Techweb has more details, saying SCO does intend to pursue "royalties" and will use the cash infusion to follow up, just not with invoices:
Part of the proceeds would also be used in bolstering its legal battle against IBM and Linux distributor RedHat Inc., and in trying to convince enterprises to pay royalties for the use of Linux, which SCO claims contains its intellectual property. However, SCO President and Chief Executive Darl McBride listed that as the third target for the additional funds. Still hoping for an IBM buyout, it seems. Deutsche Bank, according to this report, is still telling you to buy SCO, putting out a second report today confirming their Tuesday buy rating, and confirming my suspicion that they likely knew about this deal in advance:
While SCO's claims against Linux get all the media attention, only a "small percentage" of the company is working on collecting royalties. "But clearly, there are a lot of opportunities for the company as it relates to enforcing our intellectual property rights," McBride said. "The two major operating systems in the world -- Unix and Windows -- SCO owns one of those, and having the ownership around the Unix operating system is a gigantic marketplace opportunity for us" . . . .
SCO is in the process of following up on letters sent to 1,500 enterprises this year, advising them that they may be in violation of SCO's intellectual property rights in their use of Linux. "Our goal is not to go out and start suing companies," McBride said. "But, as we go down that path, if we have certain companies out there that are using Linux and we're unable to come to a resolution or reach an impasse, then we absolutely will reserve the option of (taking) the legal path as the remedy to go resolve that" . . . .
In its suit against IBM, SCO would not refuse to discuss a negotiated settlement, but that the suit was still very much in a litigation mode. "With respect with IBM, that one is in the claims, counterclaims response mode, and we expect that in the next week or so we'll have additional things coming out on that," McBride said.
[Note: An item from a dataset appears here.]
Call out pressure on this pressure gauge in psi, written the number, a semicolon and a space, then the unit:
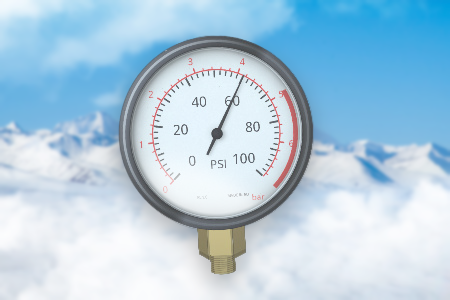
60; psi
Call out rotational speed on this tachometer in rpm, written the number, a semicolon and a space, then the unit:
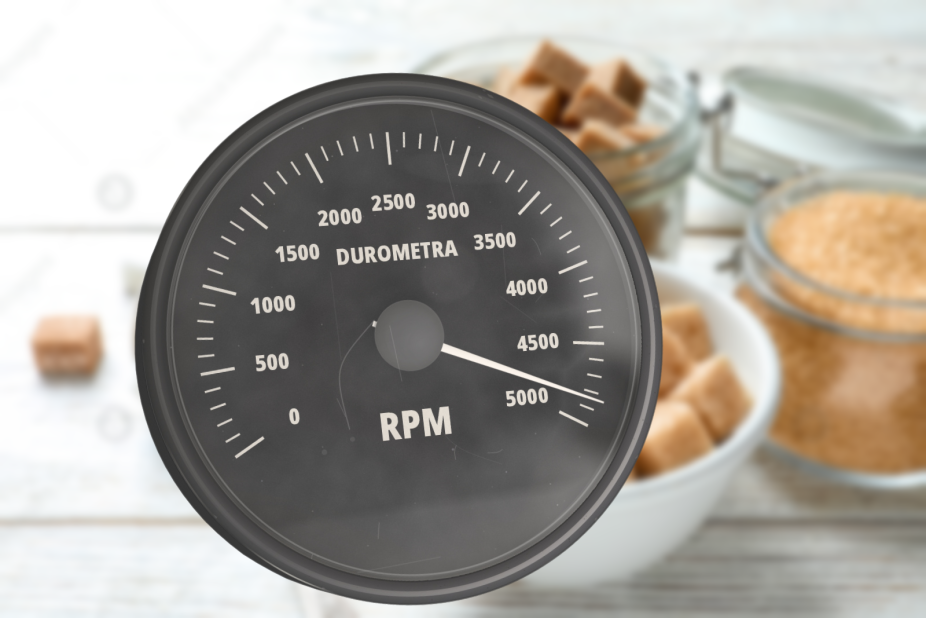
4850; rpm
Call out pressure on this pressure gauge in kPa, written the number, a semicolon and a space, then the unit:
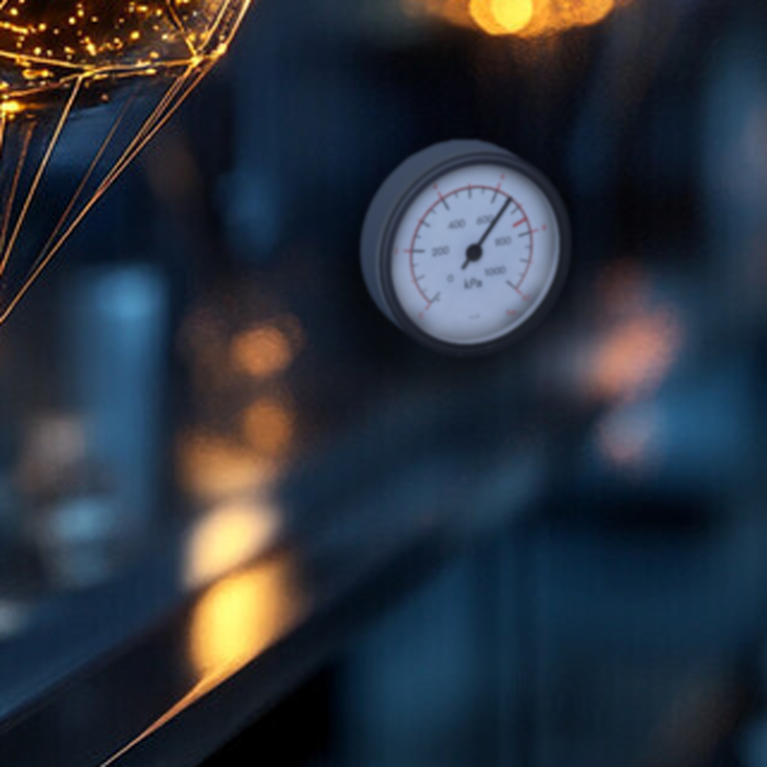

In a Friday conference call outlining the announcement, an excited SCO president and CEO Darl McBride touted the financing deal as "monumental," and deflected all questions about pending litigation as "irrelevant" to the funding news. According to McBride, the financing and the lawsuits are two separate issues entirely, and with a partner such as BayStar in its corner, SCO is now prepared to tackle whatever comes its way. And
E-Commerce News says there may be acquisitions or new "strategic partnerships" as a result of this deal:
"The momentum in the marketplace continues to shift in our direction," he said of his company, formerly named Caldera Systems.
"We believe we have secured the capital necessary to fund all aspects of the long-term growth of this company" . . . .
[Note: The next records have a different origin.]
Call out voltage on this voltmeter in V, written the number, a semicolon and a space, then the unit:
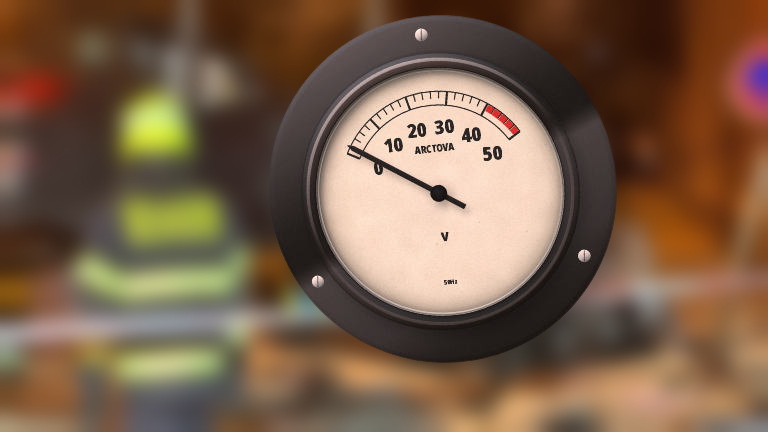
2; V
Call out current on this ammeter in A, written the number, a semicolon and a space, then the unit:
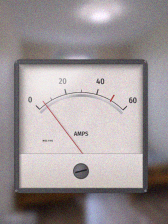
5; A
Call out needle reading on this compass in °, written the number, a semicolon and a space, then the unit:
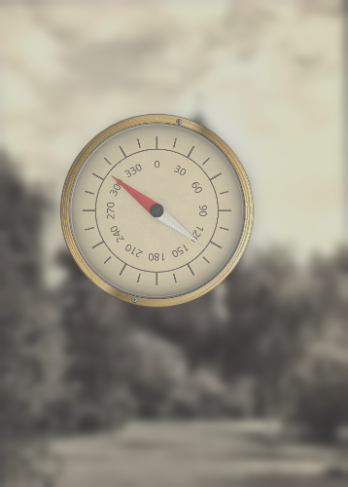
307.5; °
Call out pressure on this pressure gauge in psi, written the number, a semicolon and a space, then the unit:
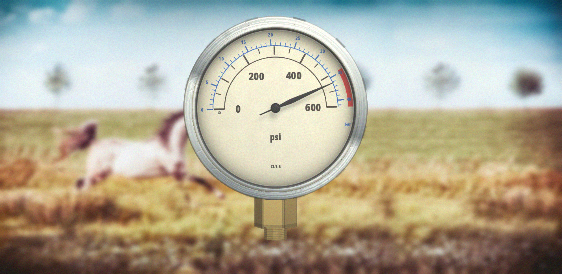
525; psi
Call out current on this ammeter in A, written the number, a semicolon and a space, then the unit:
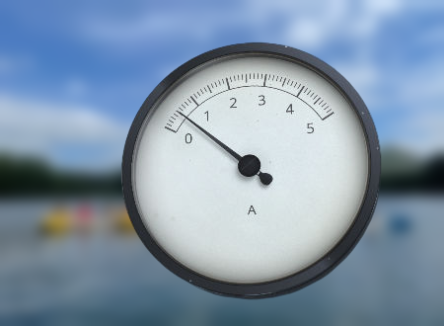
0.5; A
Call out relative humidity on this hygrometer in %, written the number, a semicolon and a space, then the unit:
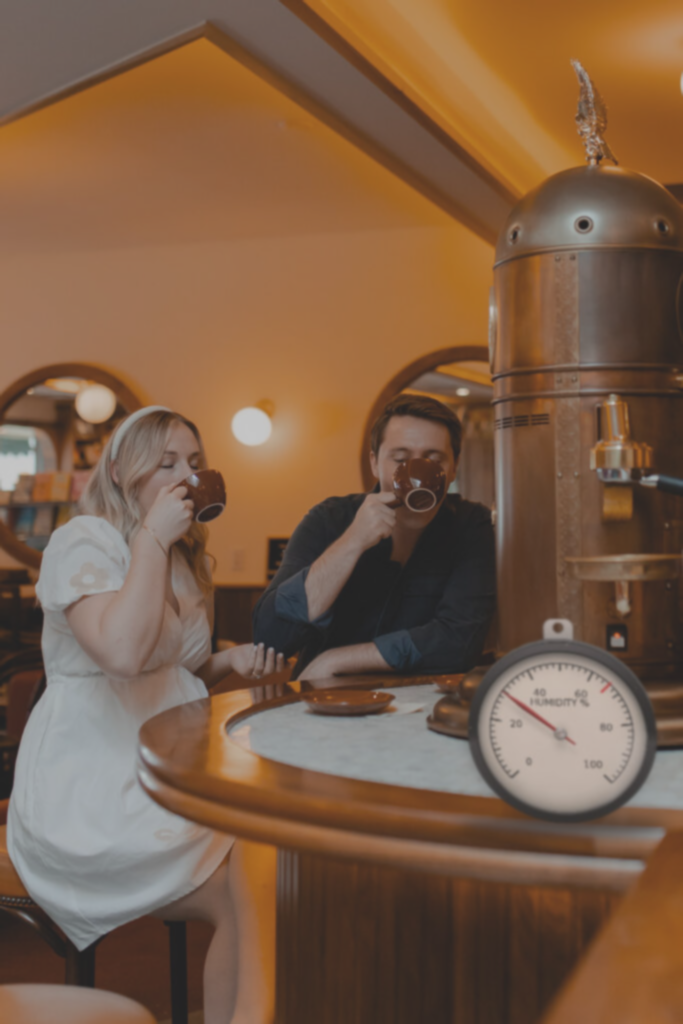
30; %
With this in mind, Deutsche Bank praised SCO on Friday with a strong "buy" rating, the same rating the investment and securities firm had delivered in a report issued earlier this week. In a new report, Deutsche Bank analysts Brian Skiba and Matthew F. Kelly reiterated the $45 stock price they projected on Tuesday, adding that with $50 million from BayStar in the bank, SCO should have the resources to overcome any litigation.
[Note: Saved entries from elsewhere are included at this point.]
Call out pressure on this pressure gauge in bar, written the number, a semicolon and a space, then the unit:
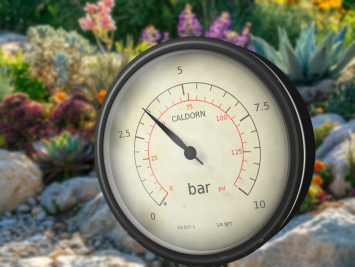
3.5; bar
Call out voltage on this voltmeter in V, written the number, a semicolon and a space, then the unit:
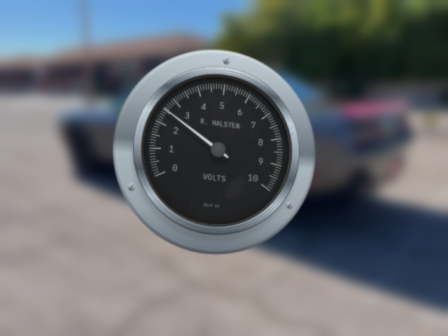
2.5; V
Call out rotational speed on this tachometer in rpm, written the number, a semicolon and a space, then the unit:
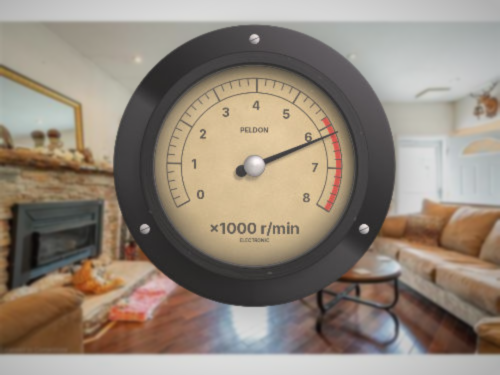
6200; rpm
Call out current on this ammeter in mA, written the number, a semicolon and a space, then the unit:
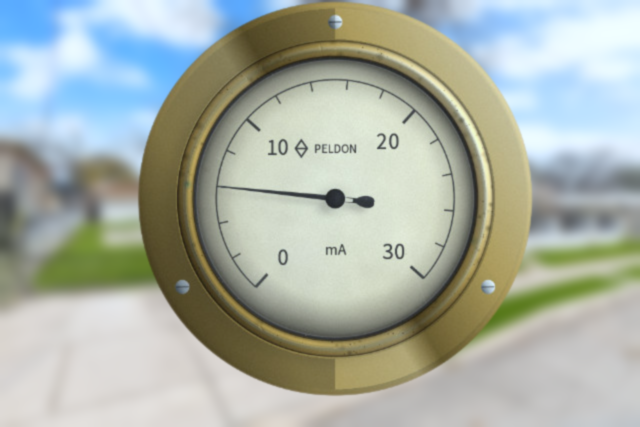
6; mA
"We view this financing as a positive sign the company is increasingly equipped to take on larger challenges ahead," the authors wrote in the new report. "The funding puts to rest any concerns about sufficient cash to pursue legal challenges and ongoing investment."
BayStar Capital, whose other investments include Sirius Satellite Radio, Commerce One and Evolve Software, will provide SCO with the $50 million in cash in exchange for an approximately 17 percent stake in the software company. ... Over in England, a spokesperson for IBM says Linux is "totally unstoppable" and that IBM "shed our proprietary mindset" in 1995.
SCO also left open the possibility that it could make acquisitions or other moves, saying the cash could pave the way for "new strategic partnerships." The investment brings SCO's total cash on hand to about $61 million."